Trials of the test will show whether an oncologist can interpret the results, which show whether or not a cancer patient receiving surgery would need chemotherapy to prevent cancer from coming back, noted Tie.

"We would like to be able to tell some patients that they can safely avoid chemotherapy because their cancer is unlikely to recur. For patients who are at a high risk of recurrence, we want to be able to give them a more intensive dose of chemotherapy than those with a lower risk of recurrence," she added.

Chemotherapy can cause a wide range of both short and long-term damaging side effects, so patients that don’t need it really should not be taking it.

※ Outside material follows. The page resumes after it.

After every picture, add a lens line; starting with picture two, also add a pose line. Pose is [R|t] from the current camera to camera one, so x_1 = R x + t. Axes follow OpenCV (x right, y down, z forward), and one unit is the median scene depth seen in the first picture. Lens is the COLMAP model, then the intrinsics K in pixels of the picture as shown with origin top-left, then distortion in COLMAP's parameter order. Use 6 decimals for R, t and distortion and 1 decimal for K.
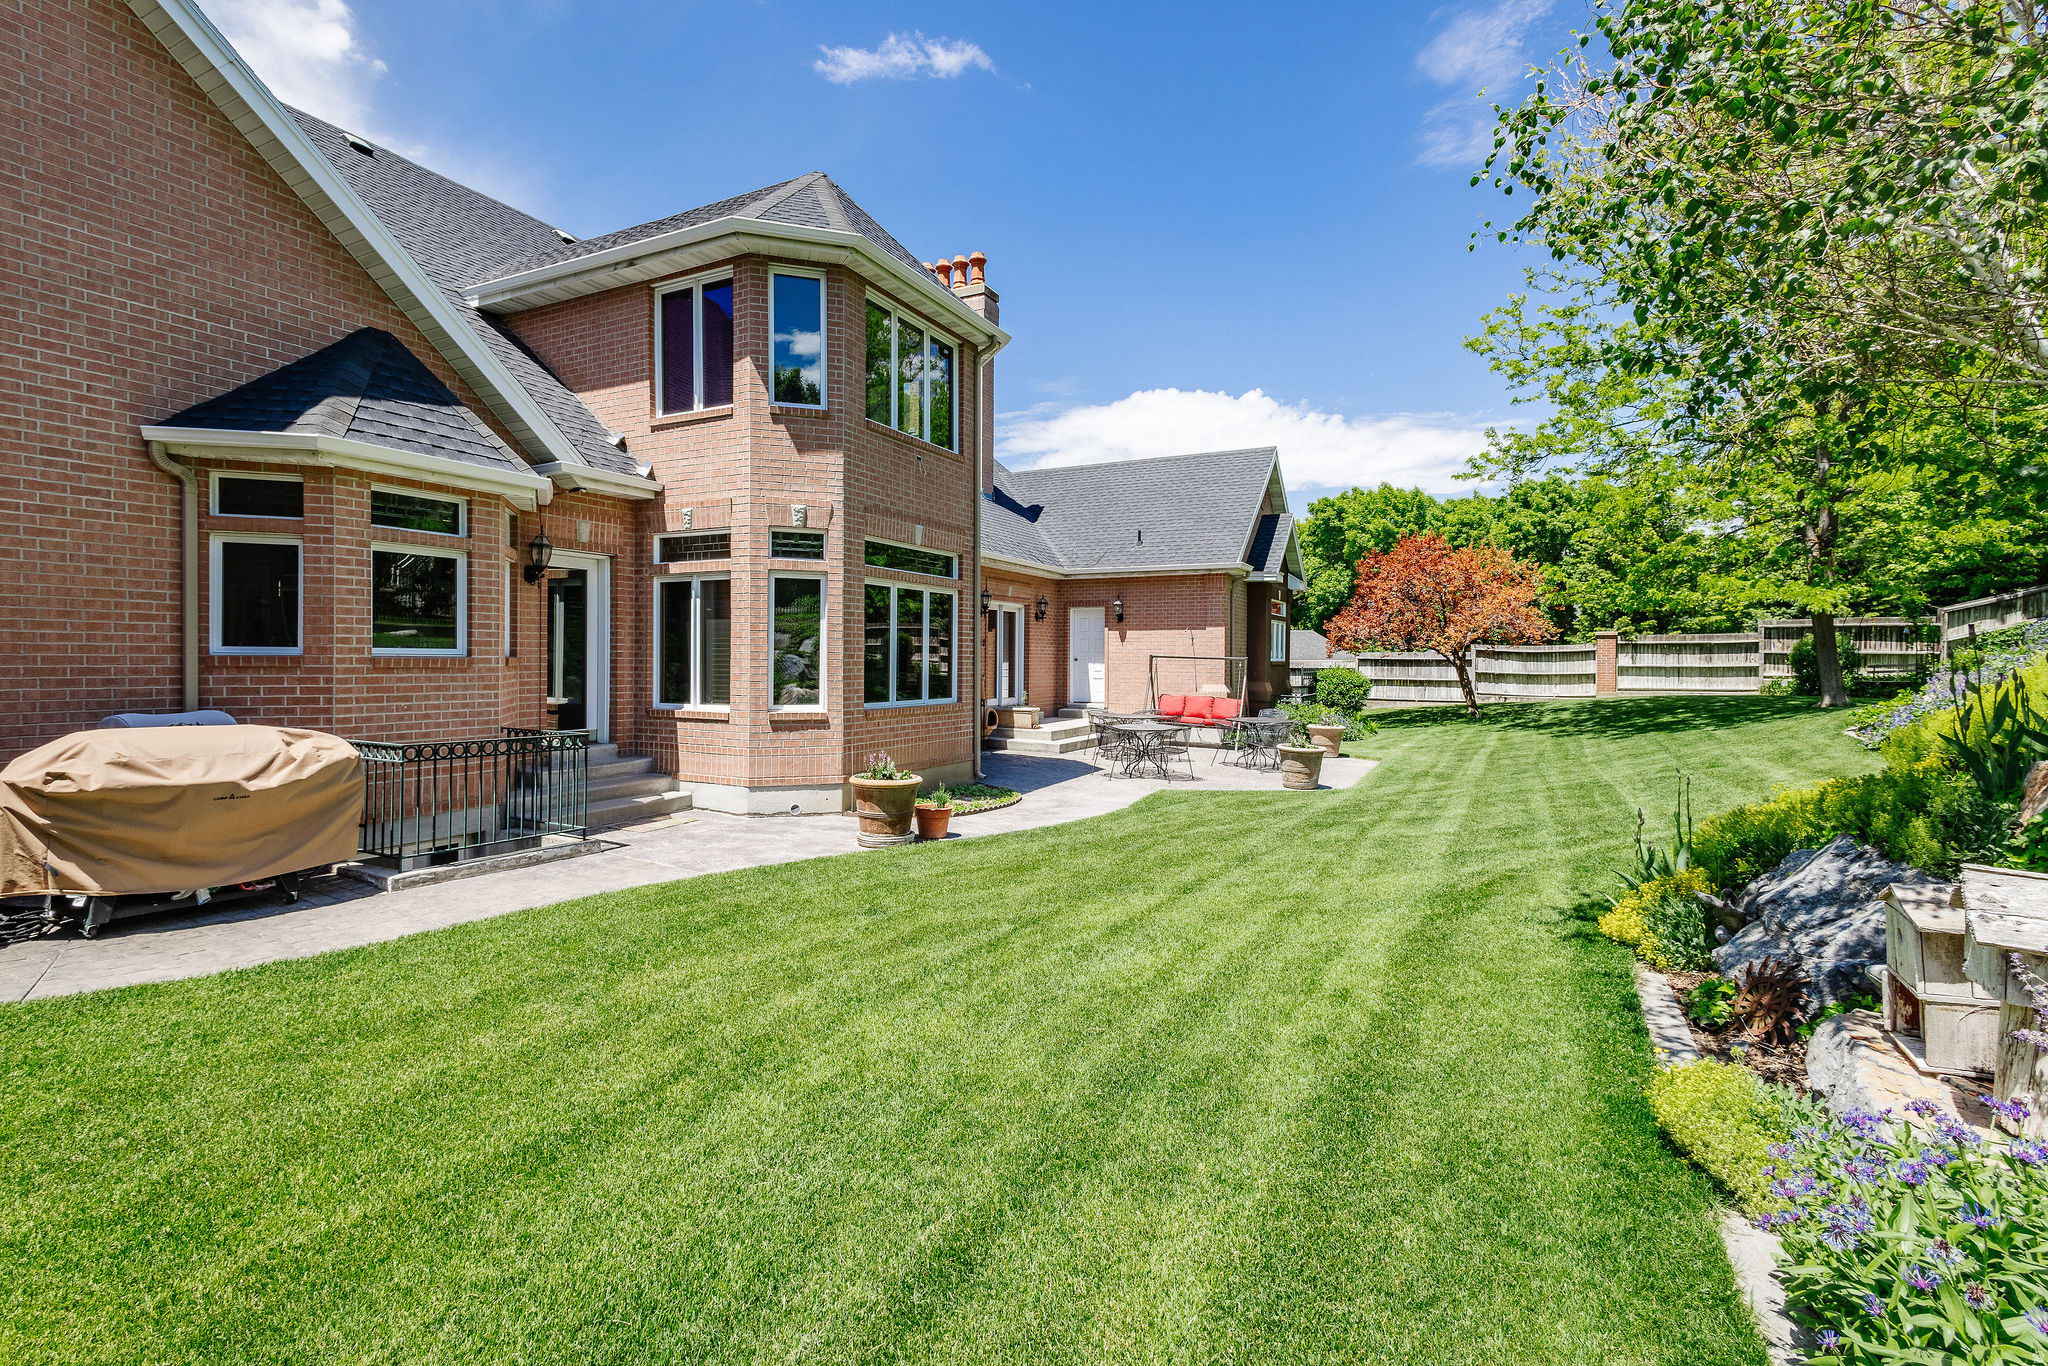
lens RADIAL K [[951.3, 0, 984.3], [0, 951.3, 662.7], [0, 0, 1]] dist [0.008836, -0.003460]
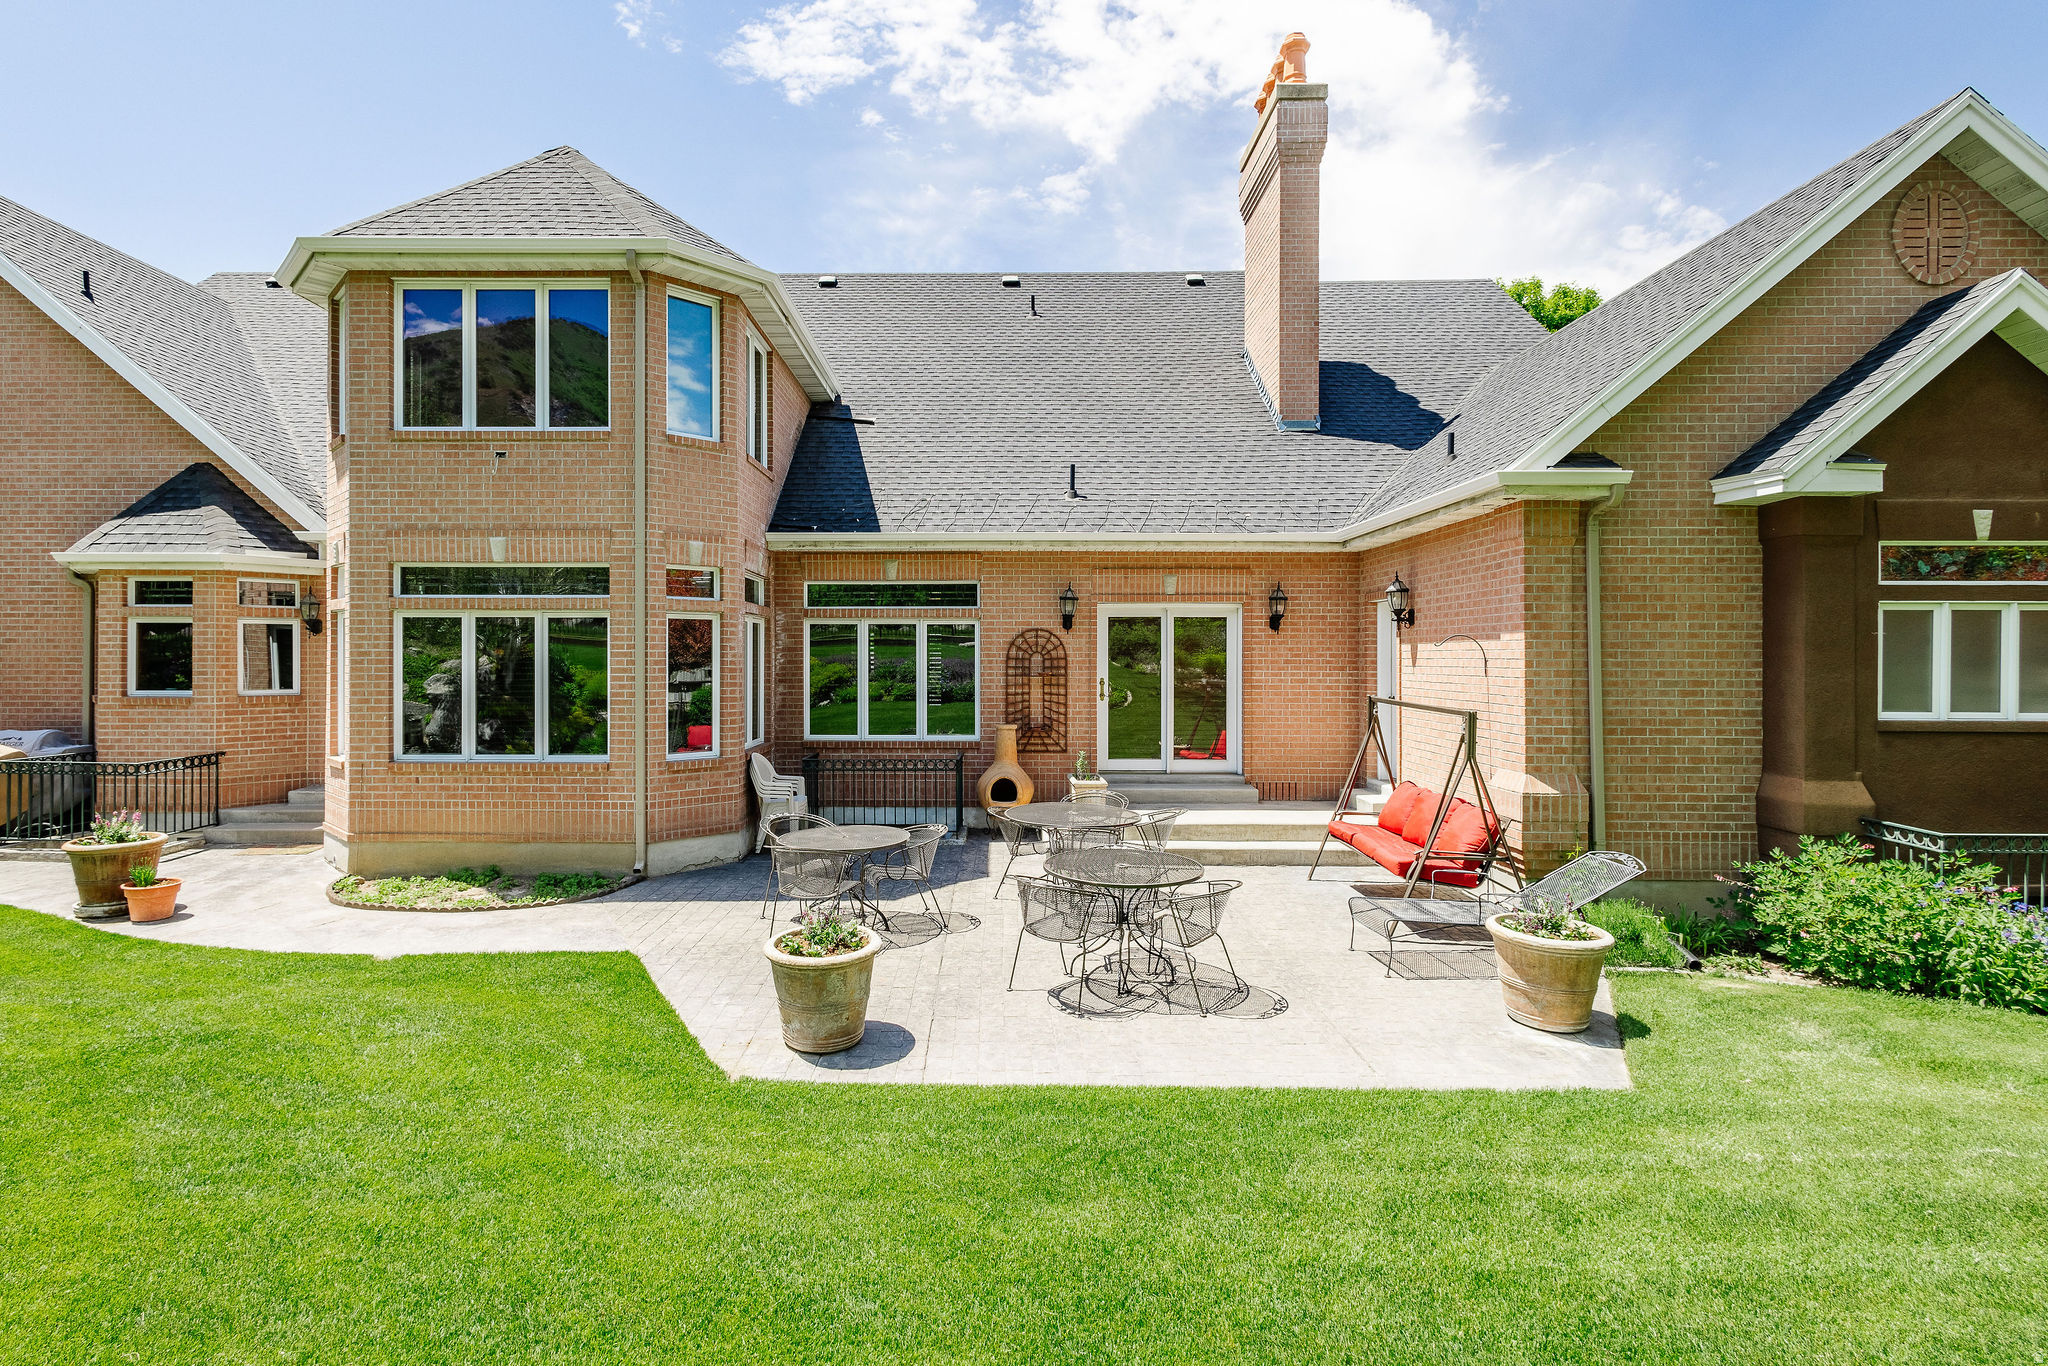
lens RADIAL K [[951.3, 0, 1004.6], [0, 951.3, 668.7], [0, 0, 1]] dist [0.008836, -0.003460]
pose [[0.468930, -0.002687, -0.883231, 0.955843], [-0.002334, 0.999988, -0.004282, -0.034896], [0.883232, 0.004069, 0.468918, 1.139297]]
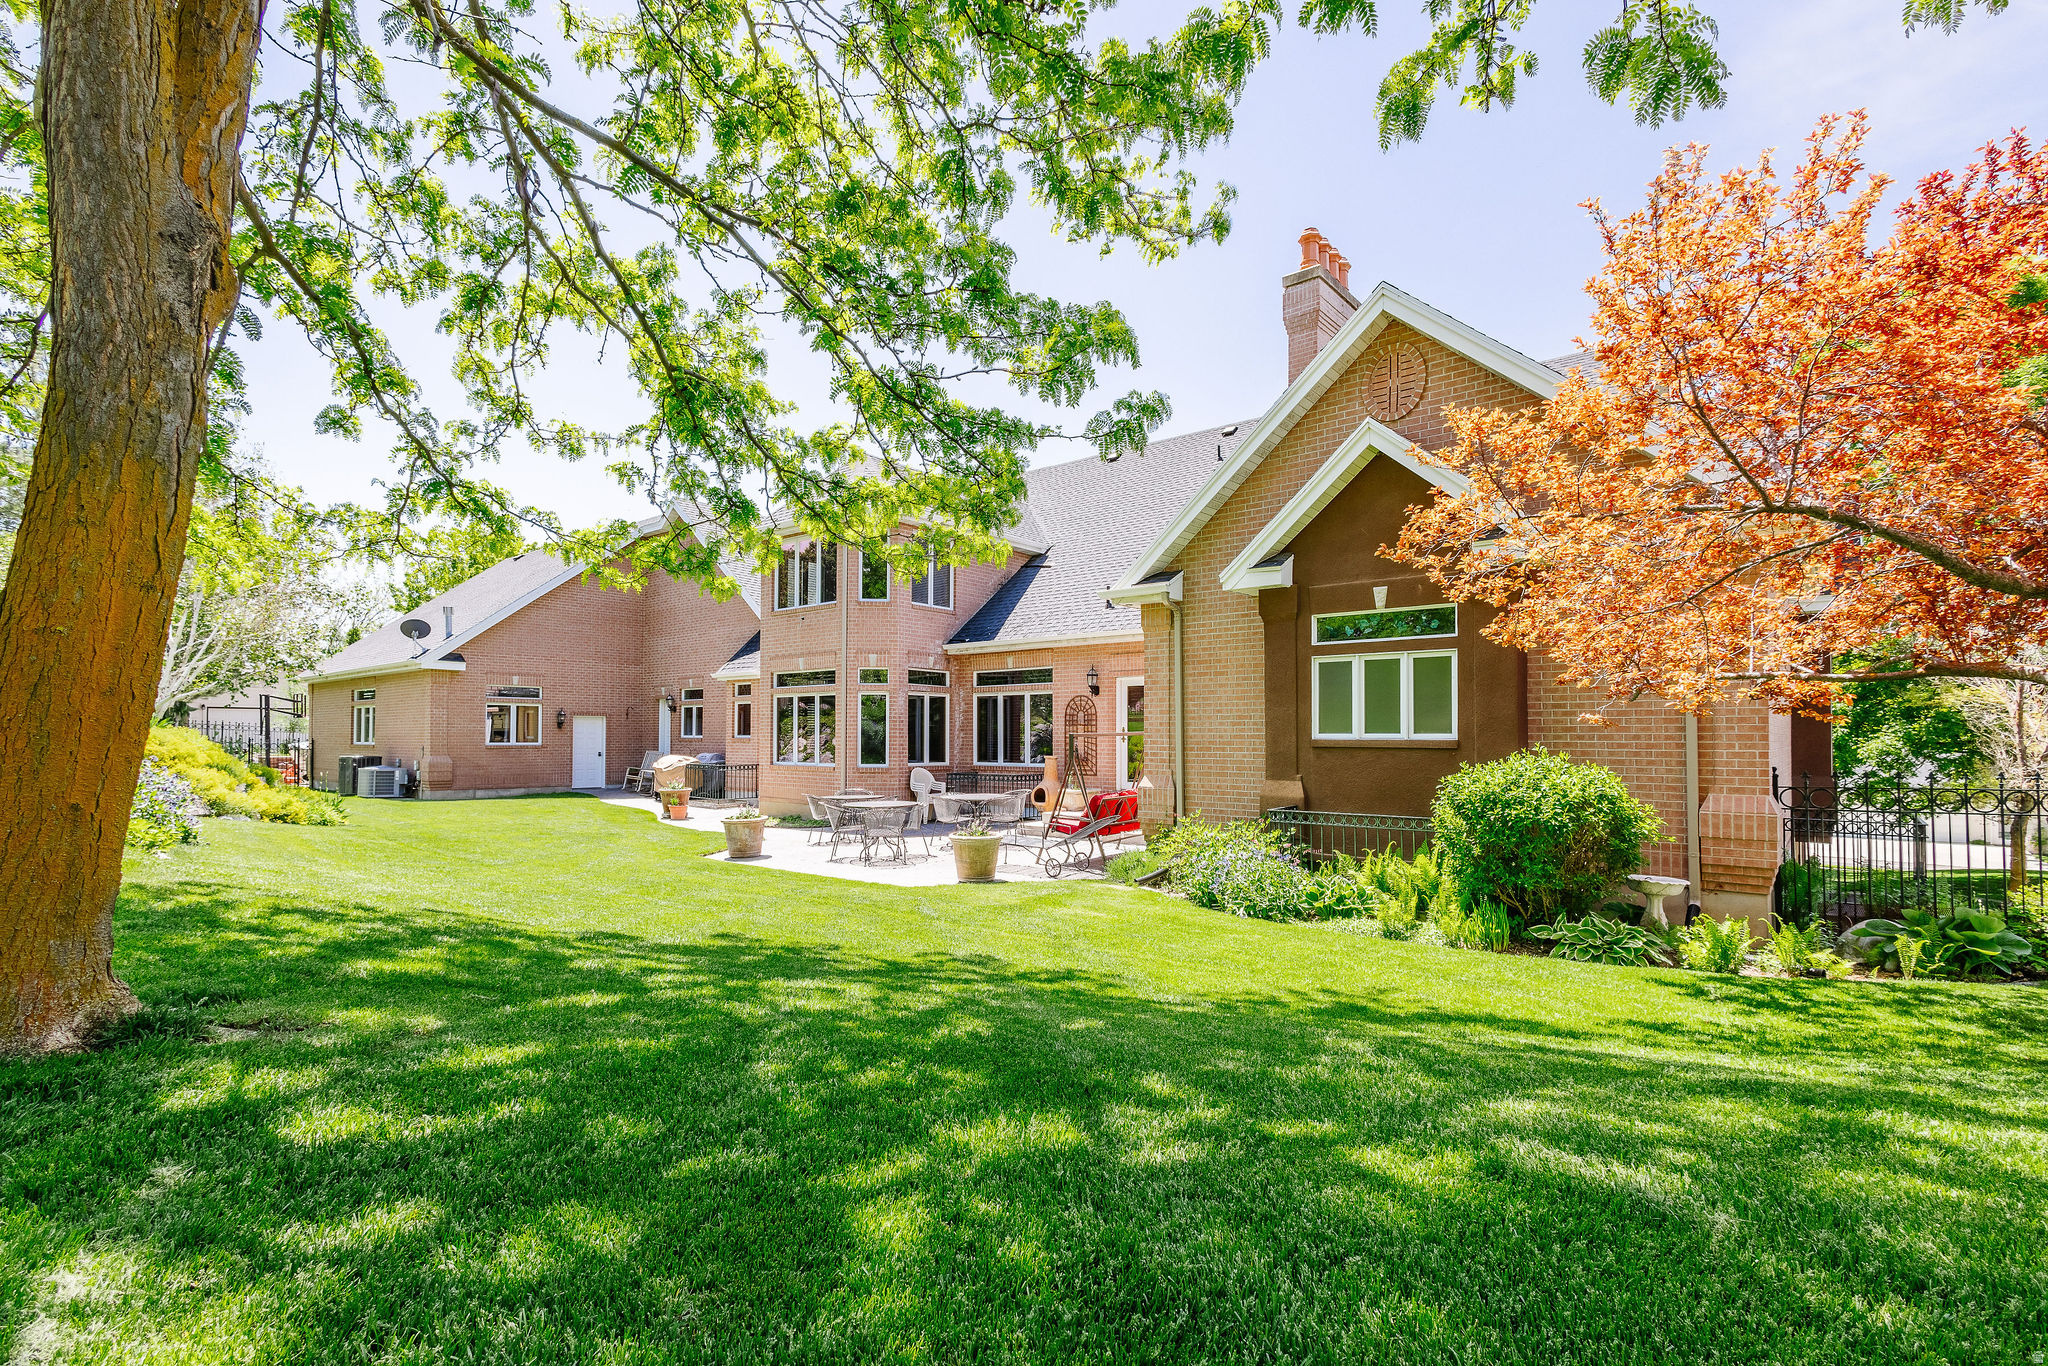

The test is circulating tumor DNA (ctDNA) based; it identifies bits of tumor DNA that are present in the patient’s bloodstream after surgery has excised their cancer. A trial is underway to determine whether the ctDNA level correlates with the likelihood of relapse. If a patient does not show ctDNA in their blood, they would not get chemotherapy. Those with high ctDNA levels, however, may receive aggressive chemotherapy to prevent relapse. 

Scientists at the Walter and Eliza Hall Institute collaborated with investigators at Johns Hopkins Kimmel Cancer Centre to develop the ctDNA test.

The trial, ongoing since 2015, showed that early stage bowel cancer patients can be grouped by high and low risk. It has been broadened to include ovarian cancer patients since 2017.

"We suspect that many women with early-stage ovarian cancer can be treated with surgery alone, but we currently treat all these patients as though their cancer may recur, with high dose chemotherapy," said Sumi Ananda, a Walter and Eliza Hall Institute clinician-researcher Associate Professor, who led the ovarian cancer trial.

"Undergoing chemotherapy is a huge imposition on a patient's life, both because of the side effects patients have to endure, as well as the time the treatment takes. Many of my patients have to stop working and postpone important parts of their life such as travel, so they can attend their chemotherapy sessions and manage the side effects of the treatment."

"In the future, I hope that we can safely and accurately determine which patients can avoid chemotherapy -- for these people it will be a huge improvement on their quality of life. I also hope that by identifying patients with the highest risk of recurrence, we can give them intensive chemotherapy to give them the best chance of survival. This test could be an important step towards personalizing cancer treatment for individual patients," Associate Professor Ananda said.